Seria uma campanha implacavel de conquista e de exterminio, a que haviam de fazer os dois distanciados Principes contra o Rei do Aragão--«seus filhos, herdeiros, successores, vassallos, subditos, adherentes e alliados»,--e Dom Fernando invocando a vaga lembrança das ligações politicas entre as Corôas de França e de Portugal, não se esquecia tambem da diluida consanguinidade das duas Casas Reaes, tratando por carissimo parente,--_consanguineum nostrum carissimum_,» a--«Luiz, filho do Rei dos Francezes, Duque de Anjou e Touraine, Conde de Maine,»--quando combinava com elle a destruição do que fôra marido de sua tia e estivera para ser seu sogro egualmente _carissimum_.

Não se demoraram muito a jornada e os ajustes finaes, pois que dez semanas depois, em 29 de junho, como dissemos já, estava o Tratado concluido, em Bicetre,--«em uns paços d'el-rei de França ácerca de París,»--como diz, sempre exacto, Fernão Lopes, sendo reduzido a diploma authentico com todas as imponentes ceremonias e redundancias que costumavam revestir estes actos geralmente destinados... a ser violados e trahidos no dia seguinte.

Uma d'essas ceremonias era a ratificação e juramento directo e de proprio punho das Altas Partes contratantes, como se diria hoje, e satisfeito, acto continuo, esse requisito, pelo Duque Francez, antes de passarem outras seis semanas, em 14 de agosto, o cumpria o Rei de Portugal, no Paço Episcopal da Guarda, com a mesma verbosa solemnidade que Mestre Alvaro Estevão foi encarregado de pôr em escriptura.

D'esta vez os diplomatas portuguezes foram mais cautelosos e parcos, como era natural, do que o haviam sido por occasião dos ultimos tratados com Aragão e Castella.

Contentando-se ostensivamente com a bella indemnisação liquida de 200:000 dobras de oiro pelo sequestrado--«thesouro,»--e comprehendendo evidentemente que o principal interessado n'aquella liga e campanha era o Duque, parece, até, que abusaram um pouco da situação.

Rigorosamente, Portugal contribuiria apenas com um terço do numero de galés que fosse necessario para fazer a guerra por mar, durante os mezes de abril a setembro, mas esse terço não poderia exceder de quinze galés, e o Duque, devendo requisital-as até o dia 15 de janeiro de cada anno, havia de mandal-as receber por todas as suas, convenientemente armadas, ao Estreito de Gibraltar.

Parecia, pois, reduzir-se a obrigação portugueza ao emprestimo d'essas galés simplesmente apparelhadas para navegar.

A campanha por terra correria inteiramente por conta do Duque.
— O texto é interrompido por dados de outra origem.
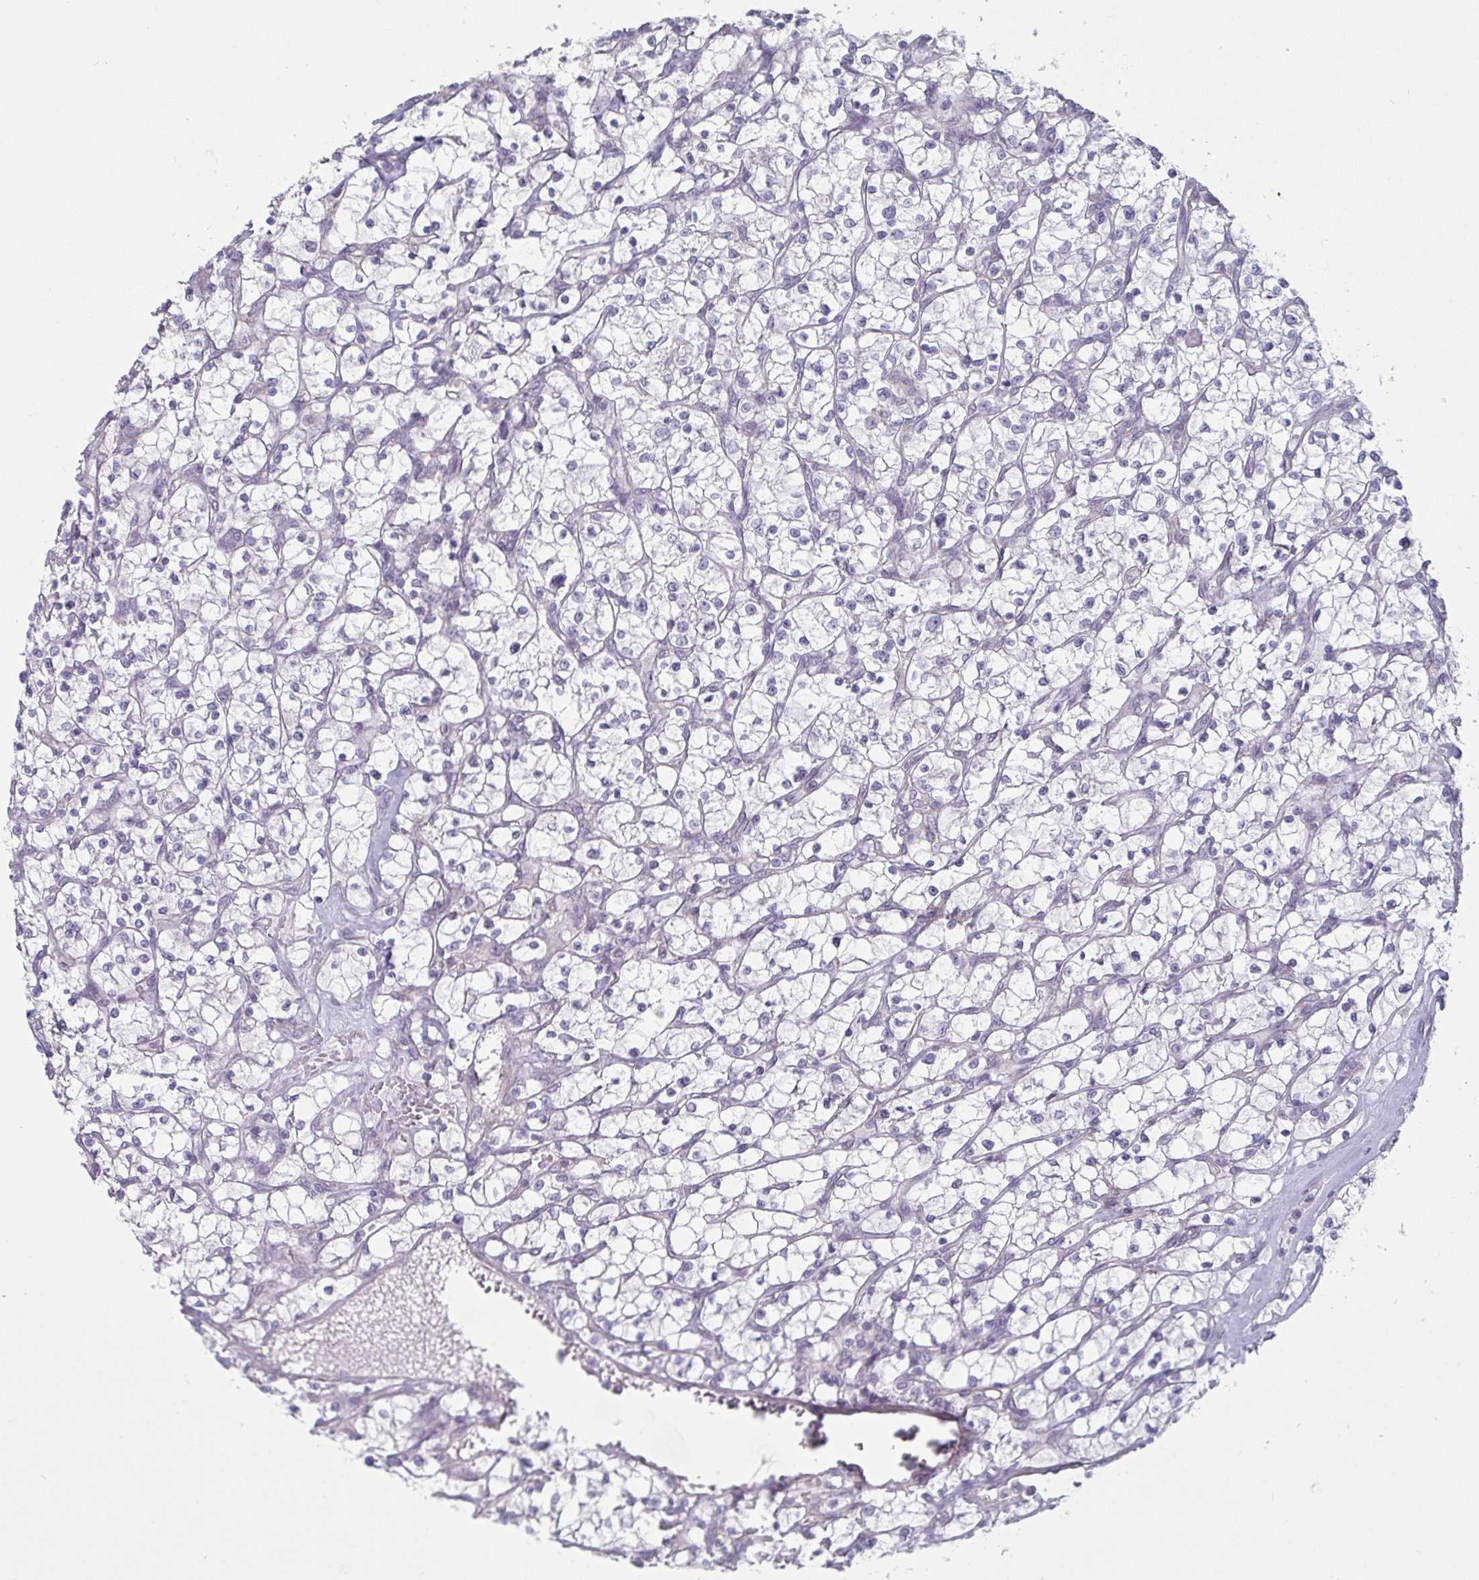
{"staining": {"intensity": "negative", "quantity": "none", "location": "none"}, "tissue": "renal cancer", "cell_type": "Tumor cells", "image_type": "cancer", "snomed": [{"axis": "morphology", "description": "Adenocarcinoma, NOS"}, {"axis": "topography", "description": "Kidney"}], "caption": "DAB (3,3'-diaminobenzidine) immunohistochemical staining of renal cancer exhibits no significant staining in tumor cells.", "gene": "STK26", "patient": {"sex": "female", "age": 64}}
A este ficariam pertencendo, desde logo, todas as cidades, fortalezas e terras conquistadas nas Baleares, no Rossilhão, na Ceritania, em summa, no antigo Reino Maiorquino, mas as primeiras conquistas feitas nos Reinos de Aragão e Valencia e no Condado de Barcelona seriam immediatamente entregues a Portugal que as reteria até se achar integralmente pago das 200:000 dobras de oiro.

Cobrada que fosse esta indemnisação, todas as conquistas obtidas n'aquelles ultimos territorios, por qualquer dos alliados, seriam divididas entre elles na proporção das despezas e forças contribuintes de cada um, por meio de uma arbitragem confiada a dois cavalleiros nomeados por cada parte. O Duque, porém, ficaria de posse d'essas conquistas até que se tivesse apoderado do Reino de Maiorca, do Rossilhão e da Ceritania, obrigando-se a cumprir, religiosa e opportunamente, a partilha arbitrada, entendendo-se, comtudo, que Portugal não ficava obrigado a entregar ao Duque as cidades ou terras que lhe servissem de garantia á indemnisação.

Podia cedel-as, e as mais que lhe pertencessem, segundo a divisão arbitral, pelo seu justo preço, se o Duque as quizesse, mediante nova arbitragem em que, se não concordassem os arbitros, seria por elles nomeado um terceiro.

_Nihil sub sole novi._

Parecendo contentar-se modestamente com as bellas 200:000 dobras de oiro,--o «thesouro» integral dos 500 ou 600 contos,--Dom Fernando ou a politica portugueza não desdenharia, naturalmente, a posse de alguns postos, e sobretudo de alguns portos do outro lado da Peninsula, que lhe fariam,-- porque não dizermos: que nos fariam?--um excellente arranjo.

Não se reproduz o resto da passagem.